Dynamic Metabolic and Transcriptional Responses of Proteasome-Inhibited Neurons
2023-01-10, Suciu, Ilinca, Delp, Johannes, Gutbier, Simon, Ückert, Anna-Katharina, Spreng, Anna-Sophie, Karreman, Christiaan, Schreiber, Falk, Celardo, Ivana, Amelio, Ivano, Leist, Marcel
Proteasome inhibition is associated with parkinsonian pathology in vivo and degeneration of dopaminergic neurons in vitro. We explored here the metabolome (386 metabolites) and transcriptome (3257 transcripts) regulations of human LUHMES neurons, following exposure to MG-132 [100 nM]. This proteasome inhibitor killed cells within 24 h but did not reduce viability for 12 h. Overall, 206 metabolites were changed in live neurons. The early (3 h) metabolome changes suggested a compromised energy metabolism. For instance, AMP, NADH and lactate were up-regulated, while glycolytic and citric acid cycle intermediates were down-regulated. At later time points, glutathione-related metabolites were up-regulated, most likely by an early oxidative stress response and activation of NRF2/ATF4 target genes. The transcriptome pattern confirmed proteostatic stress (fast up-regulation of proteasome subunits) and also suggested the progressive activation of additional stress response pathways. The early ones (e.g., HIF-1, NF-kB, HSF-1) can be considered a cytoprotective cellular counter-regulation, which maintained cell viability. For instance, a very strong up-regulation of AIFM2 (=FSP1) may have prevented fast ferroptotic death.
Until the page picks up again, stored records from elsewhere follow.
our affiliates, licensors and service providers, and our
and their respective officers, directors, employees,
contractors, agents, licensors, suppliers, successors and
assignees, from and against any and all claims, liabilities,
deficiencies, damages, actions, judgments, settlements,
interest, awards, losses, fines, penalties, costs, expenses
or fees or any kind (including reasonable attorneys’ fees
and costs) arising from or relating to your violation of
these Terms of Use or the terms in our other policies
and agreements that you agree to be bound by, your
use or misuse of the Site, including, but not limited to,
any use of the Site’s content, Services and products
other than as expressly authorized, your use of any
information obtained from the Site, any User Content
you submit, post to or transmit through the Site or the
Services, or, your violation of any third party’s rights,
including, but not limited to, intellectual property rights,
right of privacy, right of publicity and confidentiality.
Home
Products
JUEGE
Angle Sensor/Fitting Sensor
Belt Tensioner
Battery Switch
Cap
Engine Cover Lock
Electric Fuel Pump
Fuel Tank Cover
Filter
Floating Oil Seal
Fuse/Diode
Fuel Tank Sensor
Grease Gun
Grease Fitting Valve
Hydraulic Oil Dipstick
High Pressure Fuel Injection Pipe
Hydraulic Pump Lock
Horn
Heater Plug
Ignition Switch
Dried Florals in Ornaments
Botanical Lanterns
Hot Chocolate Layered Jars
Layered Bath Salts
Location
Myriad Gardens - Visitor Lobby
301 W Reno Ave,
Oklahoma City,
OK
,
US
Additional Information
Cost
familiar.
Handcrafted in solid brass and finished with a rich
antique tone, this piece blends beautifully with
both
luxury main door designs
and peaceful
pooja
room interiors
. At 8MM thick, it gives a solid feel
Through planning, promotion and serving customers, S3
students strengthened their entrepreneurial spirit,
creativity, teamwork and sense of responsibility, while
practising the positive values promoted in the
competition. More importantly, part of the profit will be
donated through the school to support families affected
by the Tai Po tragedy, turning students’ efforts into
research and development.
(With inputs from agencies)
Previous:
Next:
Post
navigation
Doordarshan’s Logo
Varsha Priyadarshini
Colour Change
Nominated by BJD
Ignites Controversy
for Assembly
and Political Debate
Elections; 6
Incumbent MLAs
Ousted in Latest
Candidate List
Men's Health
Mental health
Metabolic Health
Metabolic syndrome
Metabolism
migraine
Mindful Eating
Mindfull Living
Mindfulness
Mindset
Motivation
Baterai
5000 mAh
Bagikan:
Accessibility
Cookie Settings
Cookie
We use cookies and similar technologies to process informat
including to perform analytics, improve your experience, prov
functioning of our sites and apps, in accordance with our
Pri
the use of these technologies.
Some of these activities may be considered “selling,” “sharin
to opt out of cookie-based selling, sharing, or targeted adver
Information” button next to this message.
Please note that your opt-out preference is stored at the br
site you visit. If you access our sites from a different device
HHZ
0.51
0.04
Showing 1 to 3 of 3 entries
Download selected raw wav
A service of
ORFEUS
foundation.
For most of the initial period, a definite life–death decision was not taken, as neurons could be rescued for at least 10 h after the start of proteasome inhibition. Late responses involved p53 activation and catabolic processes such as a loss of pyrimidine synthesis intermediates. We interpret this as a phase of co-occurrence of protective and maladaptive cellular changes. Altogether, this combined metabolomics–transcriptomics analysis informs on responses triggered in neurons by proteasome dysfunction that may be targeted by novel therapeutic intervention in Parkinson’s disease.